Luckily for the police in the case of Fearon, the suspect was using a “dumb” phone and thus the cellphone was permanently unlocked; any user had full access to the contents. So, what happens when the arrested suspect has an iPhone that is initially locked? The Court in Fearon did not address these circumstances other than by stating that cell phones, whether they are locked or unlocked, should afford their owners the same privacy protections. If a cell phone is password-protected, then as per your right to remain silent upon arrest (section 7 of the Charter), you do not have to provide the police your password. The police may try guessing your password or use some type of forensic tool on hand to unlock it during the search incident to arrest. Howeever, such forensic tools are limited, as iPhone’s security is one of the best and Apple has refused to provide any backdoors to the US Justice Department despite frequent requests (for example, the FBI spent over $1 million and 4 months through a third party to unlock the iPhone of the suspected shooter in the San Bernardino case). So, in the most likely case of a search incident to arrest, the police would be out of luck and would have to obtain a warrant to forensically search the phone.


However, the evolution of iPhone technology has granted new ways to unlock a phone. In 2013, Touch ID was introduced, which allowed you to unlock your iPhone with a fingerprint, followed by the infamous Face ID in 2017 that allowed you to unlock your iPhone via the front camera using facial recognition. If the police took your iPhone and pointed it at your face to unlock it with Face ID or used your finger in the case of Touch ID, would this be in violation of your right to remain silent?

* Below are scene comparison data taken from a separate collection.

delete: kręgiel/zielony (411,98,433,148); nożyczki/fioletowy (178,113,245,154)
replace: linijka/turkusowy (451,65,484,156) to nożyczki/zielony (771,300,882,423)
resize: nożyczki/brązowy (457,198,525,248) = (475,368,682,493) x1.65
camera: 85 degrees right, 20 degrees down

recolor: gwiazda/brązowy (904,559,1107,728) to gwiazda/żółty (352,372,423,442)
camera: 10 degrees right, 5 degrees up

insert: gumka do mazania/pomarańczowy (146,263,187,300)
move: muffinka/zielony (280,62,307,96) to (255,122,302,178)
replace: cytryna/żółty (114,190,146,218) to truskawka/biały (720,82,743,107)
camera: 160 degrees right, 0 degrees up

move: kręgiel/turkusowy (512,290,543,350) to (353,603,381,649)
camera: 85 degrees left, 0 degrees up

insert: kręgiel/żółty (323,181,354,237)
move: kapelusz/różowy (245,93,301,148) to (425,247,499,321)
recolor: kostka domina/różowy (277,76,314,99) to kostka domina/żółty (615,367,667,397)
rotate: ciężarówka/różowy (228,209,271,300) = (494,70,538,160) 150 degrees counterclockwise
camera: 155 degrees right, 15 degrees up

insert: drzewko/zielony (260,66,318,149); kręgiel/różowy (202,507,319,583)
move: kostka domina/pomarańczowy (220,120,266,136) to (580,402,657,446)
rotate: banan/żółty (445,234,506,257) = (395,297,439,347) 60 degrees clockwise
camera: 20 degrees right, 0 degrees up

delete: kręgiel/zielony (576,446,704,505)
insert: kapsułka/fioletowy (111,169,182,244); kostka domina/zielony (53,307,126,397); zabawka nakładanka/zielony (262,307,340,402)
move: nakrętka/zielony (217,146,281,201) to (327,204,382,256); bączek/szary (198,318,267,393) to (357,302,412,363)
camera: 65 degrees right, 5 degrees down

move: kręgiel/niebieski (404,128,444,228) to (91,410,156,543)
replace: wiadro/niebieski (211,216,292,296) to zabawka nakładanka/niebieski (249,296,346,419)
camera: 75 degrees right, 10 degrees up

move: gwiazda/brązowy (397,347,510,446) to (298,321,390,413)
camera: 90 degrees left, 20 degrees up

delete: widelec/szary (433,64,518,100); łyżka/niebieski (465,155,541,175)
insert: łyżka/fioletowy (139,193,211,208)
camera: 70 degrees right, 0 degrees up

The case law on this is very limited; nothing has reached the Court in regard to biometric data (fingerprint or facial recognition) that function as a password for cell phones. In the lower courts, there appears to be a requirement of informed consent by the alleged suspect for a thumbprint to unlock an iPhone.


Technically, the Crown could argue that fingerprints and your face do not impact your bodily integrity in a search and are no different from collecting your DNA at an impaired driving checkpoint. However, I believe the Court should view your Face ID for an iPhone as an extension of your password, which is private to oneself. The act of providing a password or unlocking a phone is a form of testimony – you are choosing to not remain silent and give access to evidence that could directly implicate you in a crime.


In a recent case before the Ontario Court of Justice (“the ONCJ”), the ONCJ declined to issue an assistance order requested by the police that would compel an accused to provide the password to his iPhone. In that case, the Crown argued that the password has no “incriminatory value or effect.” However, the ONCJ rejected this, stating that “[a]s a practical matter, without the assistance order, the evidence would never come into the hands of the police.” To force the accused to provide his password is to force the accused to provide something that only exists in his own mind. Furthermore, the ONCJ noted that, in some instances, “the Criminal Code which require a suspect or an accused to participate in providing or creating evidence, most particularly the DNA, fingerprinting, […]. The distinguishing feature in this case is the testimonial nature of the compulsion contemplated by the assistance order. Mr. Shergill will be required in effect to ‘speak his mind’ to the police. His assistance can only come about through an utterance conveying a thought in his head.”


Unfortunately, this statement still leaves Face ID for iPhones as an unknown, case-by-case situation. As usual, the courts are trailing the technological advances in our society. Nevertheless, if the interpretation of your iPhone’s Face ID is held to be the same as a password and thus a form of testimony against one-self, then you may be safe during a search incident to arrest. However, that may not stop the police from ignoring this by following the “informal” police doctrine of “ask for forgiveness later,” an unfortunate commonality of the evolution of police search powers.